** Opening Input material block **

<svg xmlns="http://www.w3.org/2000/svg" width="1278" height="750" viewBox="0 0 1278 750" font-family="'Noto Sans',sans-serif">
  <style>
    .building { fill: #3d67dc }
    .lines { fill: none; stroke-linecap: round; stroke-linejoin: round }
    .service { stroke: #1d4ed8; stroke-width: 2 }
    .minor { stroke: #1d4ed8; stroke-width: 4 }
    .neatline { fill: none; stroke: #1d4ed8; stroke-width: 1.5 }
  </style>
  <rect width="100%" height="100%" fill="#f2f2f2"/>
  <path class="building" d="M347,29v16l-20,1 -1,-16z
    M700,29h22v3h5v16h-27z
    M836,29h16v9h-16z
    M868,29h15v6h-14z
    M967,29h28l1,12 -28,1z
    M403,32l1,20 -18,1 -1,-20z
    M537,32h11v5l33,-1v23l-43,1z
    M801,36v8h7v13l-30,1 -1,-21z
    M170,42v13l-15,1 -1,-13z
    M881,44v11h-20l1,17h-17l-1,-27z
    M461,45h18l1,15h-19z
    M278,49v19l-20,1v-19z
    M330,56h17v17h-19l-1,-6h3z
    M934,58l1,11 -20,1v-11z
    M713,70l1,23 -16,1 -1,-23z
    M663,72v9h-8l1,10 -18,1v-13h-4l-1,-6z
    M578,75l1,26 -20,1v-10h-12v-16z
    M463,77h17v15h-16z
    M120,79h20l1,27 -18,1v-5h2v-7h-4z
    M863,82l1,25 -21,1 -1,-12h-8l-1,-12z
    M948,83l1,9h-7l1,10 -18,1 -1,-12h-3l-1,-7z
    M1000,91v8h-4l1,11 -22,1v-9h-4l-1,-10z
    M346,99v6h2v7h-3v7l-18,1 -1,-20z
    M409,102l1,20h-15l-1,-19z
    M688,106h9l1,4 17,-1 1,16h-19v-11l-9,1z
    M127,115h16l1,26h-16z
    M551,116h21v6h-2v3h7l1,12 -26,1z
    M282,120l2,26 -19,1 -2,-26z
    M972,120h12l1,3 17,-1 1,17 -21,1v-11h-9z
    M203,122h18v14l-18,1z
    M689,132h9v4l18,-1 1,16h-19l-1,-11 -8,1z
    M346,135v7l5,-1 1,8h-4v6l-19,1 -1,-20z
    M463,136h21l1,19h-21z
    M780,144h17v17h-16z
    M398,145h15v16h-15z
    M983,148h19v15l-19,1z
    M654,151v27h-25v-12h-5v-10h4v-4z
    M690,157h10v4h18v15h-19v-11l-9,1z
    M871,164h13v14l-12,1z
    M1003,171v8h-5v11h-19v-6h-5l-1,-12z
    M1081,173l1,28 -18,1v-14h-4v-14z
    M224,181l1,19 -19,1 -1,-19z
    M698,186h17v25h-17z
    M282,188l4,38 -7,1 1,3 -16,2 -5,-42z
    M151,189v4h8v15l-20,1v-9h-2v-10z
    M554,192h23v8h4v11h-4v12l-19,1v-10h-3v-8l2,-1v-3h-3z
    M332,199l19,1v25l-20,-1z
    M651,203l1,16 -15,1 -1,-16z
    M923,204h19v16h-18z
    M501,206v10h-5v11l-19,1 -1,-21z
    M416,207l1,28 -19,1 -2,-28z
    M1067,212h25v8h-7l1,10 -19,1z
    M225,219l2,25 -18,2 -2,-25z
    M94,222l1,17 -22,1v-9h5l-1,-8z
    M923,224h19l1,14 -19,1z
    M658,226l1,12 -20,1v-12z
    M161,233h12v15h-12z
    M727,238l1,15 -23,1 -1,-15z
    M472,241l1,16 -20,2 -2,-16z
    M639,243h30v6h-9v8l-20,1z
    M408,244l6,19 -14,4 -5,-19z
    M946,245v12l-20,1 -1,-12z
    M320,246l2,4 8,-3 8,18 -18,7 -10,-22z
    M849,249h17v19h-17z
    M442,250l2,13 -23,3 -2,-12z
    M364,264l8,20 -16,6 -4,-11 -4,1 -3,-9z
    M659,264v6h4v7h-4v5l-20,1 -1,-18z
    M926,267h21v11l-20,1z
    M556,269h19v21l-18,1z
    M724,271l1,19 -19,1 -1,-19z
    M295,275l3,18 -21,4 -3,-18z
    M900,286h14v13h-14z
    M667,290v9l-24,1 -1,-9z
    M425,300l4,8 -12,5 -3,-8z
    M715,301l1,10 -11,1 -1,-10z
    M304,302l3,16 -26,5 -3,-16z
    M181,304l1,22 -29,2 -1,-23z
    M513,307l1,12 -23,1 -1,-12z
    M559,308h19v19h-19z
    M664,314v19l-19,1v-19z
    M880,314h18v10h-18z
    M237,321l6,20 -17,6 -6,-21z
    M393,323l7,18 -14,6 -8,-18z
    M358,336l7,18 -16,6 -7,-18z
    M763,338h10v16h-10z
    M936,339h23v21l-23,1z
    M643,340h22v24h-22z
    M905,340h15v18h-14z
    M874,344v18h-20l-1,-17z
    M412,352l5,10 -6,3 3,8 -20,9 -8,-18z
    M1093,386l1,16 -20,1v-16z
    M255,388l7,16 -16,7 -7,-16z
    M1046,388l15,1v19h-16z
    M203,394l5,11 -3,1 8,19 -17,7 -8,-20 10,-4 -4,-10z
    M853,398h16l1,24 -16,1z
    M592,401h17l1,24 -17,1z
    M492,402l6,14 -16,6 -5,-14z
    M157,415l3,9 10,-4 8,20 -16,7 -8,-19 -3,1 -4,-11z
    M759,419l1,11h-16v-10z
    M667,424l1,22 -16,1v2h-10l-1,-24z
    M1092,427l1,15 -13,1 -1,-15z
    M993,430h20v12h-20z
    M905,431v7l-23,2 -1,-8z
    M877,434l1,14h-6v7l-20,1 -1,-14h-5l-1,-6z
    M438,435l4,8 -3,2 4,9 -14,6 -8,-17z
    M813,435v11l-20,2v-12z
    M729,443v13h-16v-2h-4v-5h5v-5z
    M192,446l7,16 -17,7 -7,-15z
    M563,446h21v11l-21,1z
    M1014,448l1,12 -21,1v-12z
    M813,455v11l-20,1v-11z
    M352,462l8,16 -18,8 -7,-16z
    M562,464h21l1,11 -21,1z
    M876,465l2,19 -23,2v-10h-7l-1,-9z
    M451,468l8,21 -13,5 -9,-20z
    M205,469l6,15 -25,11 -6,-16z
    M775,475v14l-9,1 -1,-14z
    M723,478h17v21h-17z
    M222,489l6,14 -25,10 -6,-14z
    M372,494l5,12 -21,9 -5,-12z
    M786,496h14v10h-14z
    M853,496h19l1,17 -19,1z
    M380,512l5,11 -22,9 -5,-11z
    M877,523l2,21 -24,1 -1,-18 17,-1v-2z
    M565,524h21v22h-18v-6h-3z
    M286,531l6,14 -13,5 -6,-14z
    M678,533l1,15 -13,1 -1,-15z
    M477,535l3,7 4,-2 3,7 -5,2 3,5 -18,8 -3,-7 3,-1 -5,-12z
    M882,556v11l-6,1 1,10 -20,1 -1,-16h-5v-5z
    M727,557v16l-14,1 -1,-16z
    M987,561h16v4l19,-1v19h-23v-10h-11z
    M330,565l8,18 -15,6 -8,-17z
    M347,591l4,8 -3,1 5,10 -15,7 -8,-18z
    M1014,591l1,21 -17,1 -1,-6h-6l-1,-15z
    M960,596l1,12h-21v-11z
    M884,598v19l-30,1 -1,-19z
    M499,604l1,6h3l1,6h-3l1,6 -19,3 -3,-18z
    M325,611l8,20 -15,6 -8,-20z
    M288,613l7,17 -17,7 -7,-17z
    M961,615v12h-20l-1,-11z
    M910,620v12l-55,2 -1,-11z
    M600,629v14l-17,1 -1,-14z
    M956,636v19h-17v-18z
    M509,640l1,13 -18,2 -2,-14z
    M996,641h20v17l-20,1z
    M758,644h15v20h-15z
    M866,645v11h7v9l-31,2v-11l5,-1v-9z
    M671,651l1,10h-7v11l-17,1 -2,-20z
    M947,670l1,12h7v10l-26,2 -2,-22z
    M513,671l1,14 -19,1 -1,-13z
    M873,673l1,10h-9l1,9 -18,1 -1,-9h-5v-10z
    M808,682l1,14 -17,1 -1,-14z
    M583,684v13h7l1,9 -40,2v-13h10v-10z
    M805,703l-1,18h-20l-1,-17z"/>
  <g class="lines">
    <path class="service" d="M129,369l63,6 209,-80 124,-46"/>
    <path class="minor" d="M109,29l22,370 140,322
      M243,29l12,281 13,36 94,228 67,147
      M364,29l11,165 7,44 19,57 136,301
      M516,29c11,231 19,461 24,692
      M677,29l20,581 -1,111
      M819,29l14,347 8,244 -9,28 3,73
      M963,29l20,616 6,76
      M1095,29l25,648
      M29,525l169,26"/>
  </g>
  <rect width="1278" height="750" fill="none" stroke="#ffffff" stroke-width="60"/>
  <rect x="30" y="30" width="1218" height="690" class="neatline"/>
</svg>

** Closing Input material block **
** Opening Input material block **

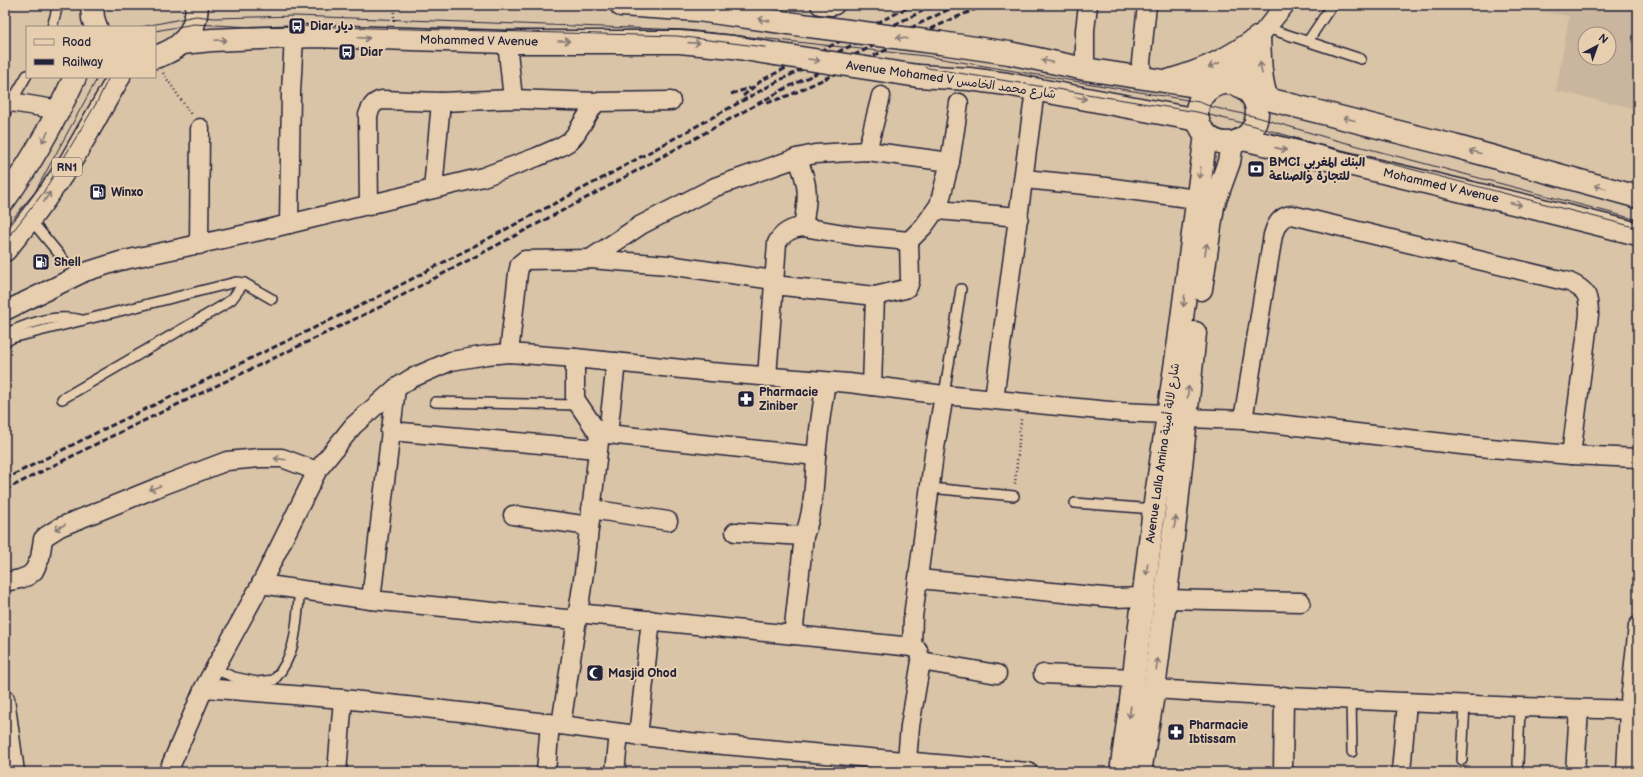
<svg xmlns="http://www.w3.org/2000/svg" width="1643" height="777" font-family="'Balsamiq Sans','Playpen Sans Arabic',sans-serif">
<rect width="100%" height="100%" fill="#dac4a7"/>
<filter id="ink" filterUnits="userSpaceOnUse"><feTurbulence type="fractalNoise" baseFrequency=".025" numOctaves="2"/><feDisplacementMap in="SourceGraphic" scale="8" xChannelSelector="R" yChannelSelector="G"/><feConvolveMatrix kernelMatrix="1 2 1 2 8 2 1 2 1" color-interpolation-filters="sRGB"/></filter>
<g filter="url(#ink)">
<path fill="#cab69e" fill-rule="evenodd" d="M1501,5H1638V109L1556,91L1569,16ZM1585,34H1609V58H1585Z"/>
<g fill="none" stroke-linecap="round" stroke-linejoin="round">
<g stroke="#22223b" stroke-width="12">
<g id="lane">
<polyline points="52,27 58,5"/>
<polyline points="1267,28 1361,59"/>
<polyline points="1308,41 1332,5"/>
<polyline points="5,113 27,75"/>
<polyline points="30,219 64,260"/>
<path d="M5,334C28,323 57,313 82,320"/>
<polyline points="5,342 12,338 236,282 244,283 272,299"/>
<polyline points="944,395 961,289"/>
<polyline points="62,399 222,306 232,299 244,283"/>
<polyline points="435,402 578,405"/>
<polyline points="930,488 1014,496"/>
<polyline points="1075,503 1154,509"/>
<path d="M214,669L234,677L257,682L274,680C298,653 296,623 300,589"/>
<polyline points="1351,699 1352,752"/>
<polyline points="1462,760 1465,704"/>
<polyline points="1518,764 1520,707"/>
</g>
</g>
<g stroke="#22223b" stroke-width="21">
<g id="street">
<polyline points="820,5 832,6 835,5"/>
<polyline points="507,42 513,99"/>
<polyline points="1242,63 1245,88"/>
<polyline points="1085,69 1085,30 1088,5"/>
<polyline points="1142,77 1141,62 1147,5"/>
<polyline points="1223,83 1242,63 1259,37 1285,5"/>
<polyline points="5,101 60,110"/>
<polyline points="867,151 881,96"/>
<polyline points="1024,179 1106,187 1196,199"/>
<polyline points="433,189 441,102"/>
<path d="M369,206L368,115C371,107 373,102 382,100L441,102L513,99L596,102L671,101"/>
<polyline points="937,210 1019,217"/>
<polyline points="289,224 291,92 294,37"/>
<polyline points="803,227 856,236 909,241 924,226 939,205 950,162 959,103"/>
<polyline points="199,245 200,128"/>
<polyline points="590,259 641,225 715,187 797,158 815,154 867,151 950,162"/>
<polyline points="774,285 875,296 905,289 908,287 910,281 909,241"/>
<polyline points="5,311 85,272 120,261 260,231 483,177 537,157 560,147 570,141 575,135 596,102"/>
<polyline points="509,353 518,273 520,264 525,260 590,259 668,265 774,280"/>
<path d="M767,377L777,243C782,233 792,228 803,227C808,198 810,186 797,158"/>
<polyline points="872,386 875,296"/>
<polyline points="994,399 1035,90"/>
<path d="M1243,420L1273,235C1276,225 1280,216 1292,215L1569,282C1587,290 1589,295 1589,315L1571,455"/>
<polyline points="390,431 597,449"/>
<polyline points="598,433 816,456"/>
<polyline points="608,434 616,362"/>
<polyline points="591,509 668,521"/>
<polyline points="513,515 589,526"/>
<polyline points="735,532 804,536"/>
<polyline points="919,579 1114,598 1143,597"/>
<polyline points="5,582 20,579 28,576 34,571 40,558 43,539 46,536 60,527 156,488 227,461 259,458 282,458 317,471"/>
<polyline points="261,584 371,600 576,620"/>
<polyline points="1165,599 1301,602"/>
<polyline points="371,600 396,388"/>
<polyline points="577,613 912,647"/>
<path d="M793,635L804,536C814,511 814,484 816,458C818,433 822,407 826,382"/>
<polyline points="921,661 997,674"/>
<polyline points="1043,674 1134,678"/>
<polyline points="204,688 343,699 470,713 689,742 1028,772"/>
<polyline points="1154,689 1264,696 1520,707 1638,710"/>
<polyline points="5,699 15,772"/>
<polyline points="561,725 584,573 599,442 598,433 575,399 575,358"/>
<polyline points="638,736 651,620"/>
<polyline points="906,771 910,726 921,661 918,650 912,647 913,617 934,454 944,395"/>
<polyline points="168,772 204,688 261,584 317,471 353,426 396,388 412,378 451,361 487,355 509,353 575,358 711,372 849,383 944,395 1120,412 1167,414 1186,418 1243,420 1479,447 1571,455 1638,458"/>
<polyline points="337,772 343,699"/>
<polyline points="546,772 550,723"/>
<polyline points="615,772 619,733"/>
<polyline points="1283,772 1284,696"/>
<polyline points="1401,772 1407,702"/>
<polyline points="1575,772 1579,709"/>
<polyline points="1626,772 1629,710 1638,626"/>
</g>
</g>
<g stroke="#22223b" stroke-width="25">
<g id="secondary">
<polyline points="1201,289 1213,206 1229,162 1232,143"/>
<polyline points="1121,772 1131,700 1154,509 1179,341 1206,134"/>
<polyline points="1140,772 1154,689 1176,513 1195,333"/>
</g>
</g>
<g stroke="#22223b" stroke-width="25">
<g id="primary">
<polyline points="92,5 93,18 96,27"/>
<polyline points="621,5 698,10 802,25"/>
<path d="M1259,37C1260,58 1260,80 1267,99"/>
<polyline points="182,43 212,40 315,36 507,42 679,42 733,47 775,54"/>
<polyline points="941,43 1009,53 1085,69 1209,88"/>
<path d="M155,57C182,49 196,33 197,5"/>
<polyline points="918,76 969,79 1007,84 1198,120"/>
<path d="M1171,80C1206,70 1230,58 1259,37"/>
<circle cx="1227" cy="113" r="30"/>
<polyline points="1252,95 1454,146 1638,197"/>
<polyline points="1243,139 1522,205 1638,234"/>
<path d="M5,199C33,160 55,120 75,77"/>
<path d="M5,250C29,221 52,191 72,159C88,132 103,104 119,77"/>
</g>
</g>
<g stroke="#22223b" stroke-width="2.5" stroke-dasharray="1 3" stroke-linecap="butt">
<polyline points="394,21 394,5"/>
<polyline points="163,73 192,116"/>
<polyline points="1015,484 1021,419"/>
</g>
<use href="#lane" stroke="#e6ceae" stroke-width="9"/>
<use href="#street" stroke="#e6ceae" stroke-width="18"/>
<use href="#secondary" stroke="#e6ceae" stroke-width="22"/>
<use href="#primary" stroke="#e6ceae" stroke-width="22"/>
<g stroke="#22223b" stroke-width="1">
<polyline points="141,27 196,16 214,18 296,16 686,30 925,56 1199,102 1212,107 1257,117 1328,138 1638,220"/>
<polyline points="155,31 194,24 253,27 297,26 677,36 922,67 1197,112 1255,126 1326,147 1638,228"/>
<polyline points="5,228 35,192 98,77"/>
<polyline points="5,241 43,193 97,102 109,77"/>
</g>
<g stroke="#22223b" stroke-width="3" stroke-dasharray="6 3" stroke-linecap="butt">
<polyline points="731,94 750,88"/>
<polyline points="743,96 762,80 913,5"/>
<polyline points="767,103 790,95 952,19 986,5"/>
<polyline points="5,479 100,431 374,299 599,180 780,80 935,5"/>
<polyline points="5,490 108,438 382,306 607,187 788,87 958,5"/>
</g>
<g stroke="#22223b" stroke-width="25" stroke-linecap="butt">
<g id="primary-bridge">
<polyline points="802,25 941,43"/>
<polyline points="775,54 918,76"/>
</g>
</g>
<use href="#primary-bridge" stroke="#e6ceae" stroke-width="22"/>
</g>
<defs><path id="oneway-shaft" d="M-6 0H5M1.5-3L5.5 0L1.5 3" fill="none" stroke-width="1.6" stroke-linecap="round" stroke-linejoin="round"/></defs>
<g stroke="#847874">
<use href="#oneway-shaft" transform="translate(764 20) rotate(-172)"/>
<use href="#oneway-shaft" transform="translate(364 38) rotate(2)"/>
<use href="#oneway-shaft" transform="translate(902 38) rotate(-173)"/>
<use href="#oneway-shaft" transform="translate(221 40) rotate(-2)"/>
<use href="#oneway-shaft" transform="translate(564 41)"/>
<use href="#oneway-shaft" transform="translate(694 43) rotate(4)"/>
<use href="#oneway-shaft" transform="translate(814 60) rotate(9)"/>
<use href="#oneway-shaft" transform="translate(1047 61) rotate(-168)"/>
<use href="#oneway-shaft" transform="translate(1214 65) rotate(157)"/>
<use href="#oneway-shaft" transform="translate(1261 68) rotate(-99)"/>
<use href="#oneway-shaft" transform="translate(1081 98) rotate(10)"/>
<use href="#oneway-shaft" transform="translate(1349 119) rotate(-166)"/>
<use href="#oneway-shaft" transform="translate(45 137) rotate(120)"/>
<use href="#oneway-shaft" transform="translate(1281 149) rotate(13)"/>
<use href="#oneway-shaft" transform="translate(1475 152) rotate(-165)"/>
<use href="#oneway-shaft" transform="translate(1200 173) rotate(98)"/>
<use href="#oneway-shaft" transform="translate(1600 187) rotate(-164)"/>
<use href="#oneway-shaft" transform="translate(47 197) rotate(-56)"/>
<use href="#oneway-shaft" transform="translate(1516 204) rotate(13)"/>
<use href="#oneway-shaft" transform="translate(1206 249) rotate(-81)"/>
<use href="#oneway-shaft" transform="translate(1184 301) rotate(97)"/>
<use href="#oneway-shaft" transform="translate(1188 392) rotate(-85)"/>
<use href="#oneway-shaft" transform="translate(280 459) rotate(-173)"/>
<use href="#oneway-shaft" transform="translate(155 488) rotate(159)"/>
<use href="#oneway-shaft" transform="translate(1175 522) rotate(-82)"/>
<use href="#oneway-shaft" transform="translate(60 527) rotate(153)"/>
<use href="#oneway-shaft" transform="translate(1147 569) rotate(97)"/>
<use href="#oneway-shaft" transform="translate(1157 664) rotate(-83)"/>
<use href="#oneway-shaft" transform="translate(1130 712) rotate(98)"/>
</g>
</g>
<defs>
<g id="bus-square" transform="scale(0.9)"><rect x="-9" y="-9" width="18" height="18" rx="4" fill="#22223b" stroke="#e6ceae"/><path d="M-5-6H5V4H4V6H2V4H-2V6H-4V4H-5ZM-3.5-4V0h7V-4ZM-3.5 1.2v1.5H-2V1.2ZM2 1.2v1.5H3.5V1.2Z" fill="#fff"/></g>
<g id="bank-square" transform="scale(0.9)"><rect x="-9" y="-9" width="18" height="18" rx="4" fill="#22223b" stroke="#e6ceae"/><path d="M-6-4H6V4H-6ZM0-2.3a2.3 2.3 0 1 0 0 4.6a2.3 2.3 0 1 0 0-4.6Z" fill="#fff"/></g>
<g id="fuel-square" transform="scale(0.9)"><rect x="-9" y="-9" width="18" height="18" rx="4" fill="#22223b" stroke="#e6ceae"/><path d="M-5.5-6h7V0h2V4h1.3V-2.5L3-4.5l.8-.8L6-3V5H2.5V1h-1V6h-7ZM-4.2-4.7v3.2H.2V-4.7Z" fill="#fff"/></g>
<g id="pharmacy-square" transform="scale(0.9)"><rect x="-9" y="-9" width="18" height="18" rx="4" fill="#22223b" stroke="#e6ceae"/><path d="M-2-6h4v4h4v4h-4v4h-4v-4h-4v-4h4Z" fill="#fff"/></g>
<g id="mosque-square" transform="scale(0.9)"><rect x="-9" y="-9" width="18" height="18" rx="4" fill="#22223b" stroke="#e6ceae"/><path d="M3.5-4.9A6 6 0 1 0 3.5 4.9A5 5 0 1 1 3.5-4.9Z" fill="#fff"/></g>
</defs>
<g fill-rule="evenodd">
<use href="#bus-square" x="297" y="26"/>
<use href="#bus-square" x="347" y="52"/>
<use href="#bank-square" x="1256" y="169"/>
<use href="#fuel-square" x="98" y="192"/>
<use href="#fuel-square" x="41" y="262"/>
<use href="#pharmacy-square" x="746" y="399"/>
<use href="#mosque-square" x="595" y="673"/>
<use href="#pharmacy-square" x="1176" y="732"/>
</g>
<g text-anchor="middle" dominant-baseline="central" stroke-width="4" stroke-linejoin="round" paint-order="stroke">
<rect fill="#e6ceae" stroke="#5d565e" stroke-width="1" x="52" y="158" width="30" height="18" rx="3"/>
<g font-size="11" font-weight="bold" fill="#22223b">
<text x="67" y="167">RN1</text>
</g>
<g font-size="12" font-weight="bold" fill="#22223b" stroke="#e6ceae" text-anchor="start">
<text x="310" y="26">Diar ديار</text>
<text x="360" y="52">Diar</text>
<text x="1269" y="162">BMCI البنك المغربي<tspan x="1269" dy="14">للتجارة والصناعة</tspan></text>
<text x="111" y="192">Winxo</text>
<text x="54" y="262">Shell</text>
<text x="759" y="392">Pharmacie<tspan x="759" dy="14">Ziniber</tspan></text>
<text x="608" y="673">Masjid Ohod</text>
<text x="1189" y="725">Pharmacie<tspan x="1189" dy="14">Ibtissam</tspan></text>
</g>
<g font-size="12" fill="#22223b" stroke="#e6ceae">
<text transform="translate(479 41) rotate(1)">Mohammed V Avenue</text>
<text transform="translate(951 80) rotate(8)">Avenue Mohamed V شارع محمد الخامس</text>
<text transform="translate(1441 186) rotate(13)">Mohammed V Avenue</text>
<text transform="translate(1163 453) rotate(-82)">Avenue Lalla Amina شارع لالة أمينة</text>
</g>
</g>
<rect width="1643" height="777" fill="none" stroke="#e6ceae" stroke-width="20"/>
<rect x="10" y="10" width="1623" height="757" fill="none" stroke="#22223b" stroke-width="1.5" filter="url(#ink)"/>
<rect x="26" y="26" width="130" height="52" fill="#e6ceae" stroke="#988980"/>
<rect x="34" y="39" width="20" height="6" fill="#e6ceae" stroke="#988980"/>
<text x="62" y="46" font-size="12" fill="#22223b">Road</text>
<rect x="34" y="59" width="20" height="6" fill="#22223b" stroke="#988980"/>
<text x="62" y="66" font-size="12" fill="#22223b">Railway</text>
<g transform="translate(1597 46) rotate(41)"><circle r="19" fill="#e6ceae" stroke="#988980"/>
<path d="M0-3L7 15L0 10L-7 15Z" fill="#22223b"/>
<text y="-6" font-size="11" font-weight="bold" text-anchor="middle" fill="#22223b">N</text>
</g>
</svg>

** Closing Input material block **

What this task involves:
Within the entries above, find the string "lines" and return each line that holds it.

Answer to the exercise:
    .lines { fill: none; stroke-linecap: round; stroke-linejoin: round }
  <g class="lines">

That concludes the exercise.